Crónica do Olheirão por Mário Pereira

O tempo da política

Uma coisa estranha nesta crise, foi o modo como de repente Portugal ficou inundado de especialistas em epidemiologia e ciências afins. Fico curioso por perceber o que andavam eles a estudar para que um vírus, que os apanhasse a todos desprevenidos.

Apareceram também uns especialistas em matemática dos vírus, com cálculos espetaculares, se calhar feitos com recurso à inteligência artificial, em meados de março, um matemático dizia que tinha feito uns cálculos segundo os quais em abril haveria 12 milhões de infetados em Portugal.

Ao mesmo tempo, que estes apareciam, desapareceram os peritos em economia, que, como os peritos em futebol, costumavam ter, nas televisões, um tempo de antena desproporcionado.

O Vírus trouxe para a ribalta quem deveria lá ter estado sempre: os políticos.

Quando as coisas apertaram os pequenos poderes, que há uns meses mostravam a sua soberba e a pretensão de controlarem o poder político, reduziram-se à sua insignificância.

Os juízes e procuradores encerraram os tribunais e fecharam-se em casa com medo do vírus e o poder económico o mais que tem feito é aparecer a pedir ajuda do estado.

De facto quando as coisas apertam o único poder que importa é o poder político.

Este é o tempo dos políticos e da política a sério.

É a política que pode ajudar-nos a passar esta crise e também será a política que pode ajudar-nos a reconstruir a vida quotidiana.

Nestes dias importa começar a pensar na que vida queremos depois da crise e por isso seria muito estimulante ouvir os políticos falar do futuro.

Aos políticos da oposição não basta dizer que apoiam o governo e fingir-se de mortos enquanto durar a crise para depois tentarem aproveitar do desgaste do governo que com o tempo vai acabar por vir à superfície.

Precisamos de escolher entre o regresso à sociedade do sec. XX ou avançar para uma sociedade do sec.

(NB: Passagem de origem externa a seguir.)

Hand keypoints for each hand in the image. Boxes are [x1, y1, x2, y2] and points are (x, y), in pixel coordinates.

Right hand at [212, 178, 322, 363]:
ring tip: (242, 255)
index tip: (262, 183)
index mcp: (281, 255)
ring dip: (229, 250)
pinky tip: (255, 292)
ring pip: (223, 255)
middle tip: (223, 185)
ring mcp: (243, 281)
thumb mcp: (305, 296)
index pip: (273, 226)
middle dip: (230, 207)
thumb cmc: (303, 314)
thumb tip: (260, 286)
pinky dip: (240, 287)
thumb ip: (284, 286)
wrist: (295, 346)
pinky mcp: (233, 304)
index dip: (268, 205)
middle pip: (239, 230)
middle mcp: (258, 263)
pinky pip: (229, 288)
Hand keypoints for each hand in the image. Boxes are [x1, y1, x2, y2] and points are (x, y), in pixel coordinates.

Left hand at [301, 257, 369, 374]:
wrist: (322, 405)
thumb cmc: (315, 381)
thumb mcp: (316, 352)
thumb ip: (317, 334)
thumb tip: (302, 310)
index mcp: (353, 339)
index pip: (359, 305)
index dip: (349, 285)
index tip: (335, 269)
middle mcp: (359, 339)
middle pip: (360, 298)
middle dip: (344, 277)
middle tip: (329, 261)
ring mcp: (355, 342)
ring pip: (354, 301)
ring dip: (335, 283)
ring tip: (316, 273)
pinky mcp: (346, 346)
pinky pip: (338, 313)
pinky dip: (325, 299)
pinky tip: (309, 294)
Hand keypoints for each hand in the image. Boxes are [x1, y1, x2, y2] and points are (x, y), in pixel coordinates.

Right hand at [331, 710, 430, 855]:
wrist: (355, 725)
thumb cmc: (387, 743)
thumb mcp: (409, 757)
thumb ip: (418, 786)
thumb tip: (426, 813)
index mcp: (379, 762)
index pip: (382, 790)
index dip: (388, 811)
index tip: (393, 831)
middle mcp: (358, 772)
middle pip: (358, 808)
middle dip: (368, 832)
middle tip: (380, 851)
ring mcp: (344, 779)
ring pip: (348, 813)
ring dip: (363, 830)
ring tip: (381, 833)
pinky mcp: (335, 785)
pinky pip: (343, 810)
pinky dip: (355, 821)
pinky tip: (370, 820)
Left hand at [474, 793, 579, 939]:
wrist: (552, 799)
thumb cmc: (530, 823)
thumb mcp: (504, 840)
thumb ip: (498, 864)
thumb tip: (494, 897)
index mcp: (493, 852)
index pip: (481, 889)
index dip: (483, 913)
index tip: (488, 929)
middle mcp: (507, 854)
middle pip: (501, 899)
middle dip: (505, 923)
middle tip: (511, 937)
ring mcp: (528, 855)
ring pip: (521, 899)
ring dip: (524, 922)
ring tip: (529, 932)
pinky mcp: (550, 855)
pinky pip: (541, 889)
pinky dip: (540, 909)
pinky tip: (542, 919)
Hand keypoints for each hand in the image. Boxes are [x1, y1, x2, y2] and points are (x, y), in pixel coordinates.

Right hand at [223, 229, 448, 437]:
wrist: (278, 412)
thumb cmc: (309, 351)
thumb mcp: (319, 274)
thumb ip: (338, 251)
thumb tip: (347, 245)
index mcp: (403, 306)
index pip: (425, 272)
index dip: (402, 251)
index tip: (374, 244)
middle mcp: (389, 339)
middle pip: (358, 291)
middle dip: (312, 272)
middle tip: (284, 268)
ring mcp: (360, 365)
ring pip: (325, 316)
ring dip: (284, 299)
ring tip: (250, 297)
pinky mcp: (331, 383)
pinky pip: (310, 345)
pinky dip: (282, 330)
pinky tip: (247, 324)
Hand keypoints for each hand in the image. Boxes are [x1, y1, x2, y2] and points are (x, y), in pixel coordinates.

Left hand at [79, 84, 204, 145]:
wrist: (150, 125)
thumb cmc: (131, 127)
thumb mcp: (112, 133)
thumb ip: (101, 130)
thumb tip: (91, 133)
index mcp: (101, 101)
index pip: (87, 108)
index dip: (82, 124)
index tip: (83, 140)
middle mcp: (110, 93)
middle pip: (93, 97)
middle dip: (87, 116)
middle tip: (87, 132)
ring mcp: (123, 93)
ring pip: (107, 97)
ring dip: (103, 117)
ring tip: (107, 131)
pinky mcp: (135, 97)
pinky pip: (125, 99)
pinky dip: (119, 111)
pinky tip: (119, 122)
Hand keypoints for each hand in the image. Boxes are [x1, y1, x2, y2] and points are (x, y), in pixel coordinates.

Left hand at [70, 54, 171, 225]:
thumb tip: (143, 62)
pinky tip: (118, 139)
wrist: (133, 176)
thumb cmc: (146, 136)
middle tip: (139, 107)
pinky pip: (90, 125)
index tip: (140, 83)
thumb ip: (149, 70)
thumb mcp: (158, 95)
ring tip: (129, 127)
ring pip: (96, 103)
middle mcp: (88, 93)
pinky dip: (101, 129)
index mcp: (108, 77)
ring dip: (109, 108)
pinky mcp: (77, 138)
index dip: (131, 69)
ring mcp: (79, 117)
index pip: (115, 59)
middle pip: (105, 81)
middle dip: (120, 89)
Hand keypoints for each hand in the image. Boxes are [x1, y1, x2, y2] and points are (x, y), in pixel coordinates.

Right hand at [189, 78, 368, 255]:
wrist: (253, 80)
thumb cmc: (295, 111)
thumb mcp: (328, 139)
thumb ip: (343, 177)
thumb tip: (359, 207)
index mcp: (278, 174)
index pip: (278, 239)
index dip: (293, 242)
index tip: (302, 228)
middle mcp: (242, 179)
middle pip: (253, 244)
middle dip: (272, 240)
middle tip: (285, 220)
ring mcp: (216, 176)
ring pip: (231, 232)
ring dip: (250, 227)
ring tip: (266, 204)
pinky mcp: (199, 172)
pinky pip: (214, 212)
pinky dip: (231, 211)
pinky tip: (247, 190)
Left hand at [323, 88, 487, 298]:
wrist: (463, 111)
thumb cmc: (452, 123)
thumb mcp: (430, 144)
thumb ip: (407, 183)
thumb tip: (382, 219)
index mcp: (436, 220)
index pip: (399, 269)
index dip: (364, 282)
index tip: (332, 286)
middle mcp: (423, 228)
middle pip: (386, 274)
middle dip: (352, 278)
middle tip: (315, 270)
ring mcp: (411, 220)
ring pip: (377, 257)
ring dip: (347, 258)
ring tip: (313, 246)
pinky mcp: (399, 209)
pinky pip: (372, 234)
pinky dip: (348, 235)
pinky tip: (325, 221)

XXI, com liberdade, mais solidariedade e capaz de aproveitar a internet para mudar a forma como vivemos, desde logo, permitindo a muitas pessoas trabalhar e estudar a partir de casa. Sobre isto, até agora, os partidos disseram nada.

É nestes tempos que precisamos de políticos que nos inspirem e não de políticos que se assumam apenas como bons gestores da crise.

Os políticos têm se ser capazes de nos inspirarem e de nos fazerem acreditar numa utopia e num futuro, porque valha a pena lutar.

De igual modo, às empresas, nesta crise, não basta ter bons contabilistas ou bons executores, as que vão sair-se melhor serão as que tiverem líderes capazes de imaginar o futuro.

O futuro será, também, melhor se os empresários  acreditarem que a vida em sociedade é mais do que a soma dos negócios de cada e não olharem para o estado apenas como alguém encarregado de lhes facilitar os negócios e assegurar a existência de mão de obra bem qualificada e, de preferência, barata.

Um outro tipo de especialistas que está a surgir é gente com grandes soluções para a retoma da economia depois da crise.

Ao que me parece já será muito difícil aguentarmos a quarentena sem problemas sérios se a vida não readquirir alguma normalidade no mês de maio, por isso é com alguma desconfiança que olho para os grandes pacotes de apoio à economia que estão a ser anunciados na Europa e na América.

A pergunta óbvia é: se tínhamos esses recursos todos, porque não os usámos, nomeadamente para melhorar os hospitais?

Parece-me que estamos a distribuir dinheiro que não existe ou que é fabricado. Como estamos na Páscoa isso faz-me lembrar o milagre de multiplicação dos pães de Jesus Cristo. Contudo, não me parece que a multiplicação dos euros possa acontecer assim tão facilmente como alguns acreditam, ou querem que nós acreditemos.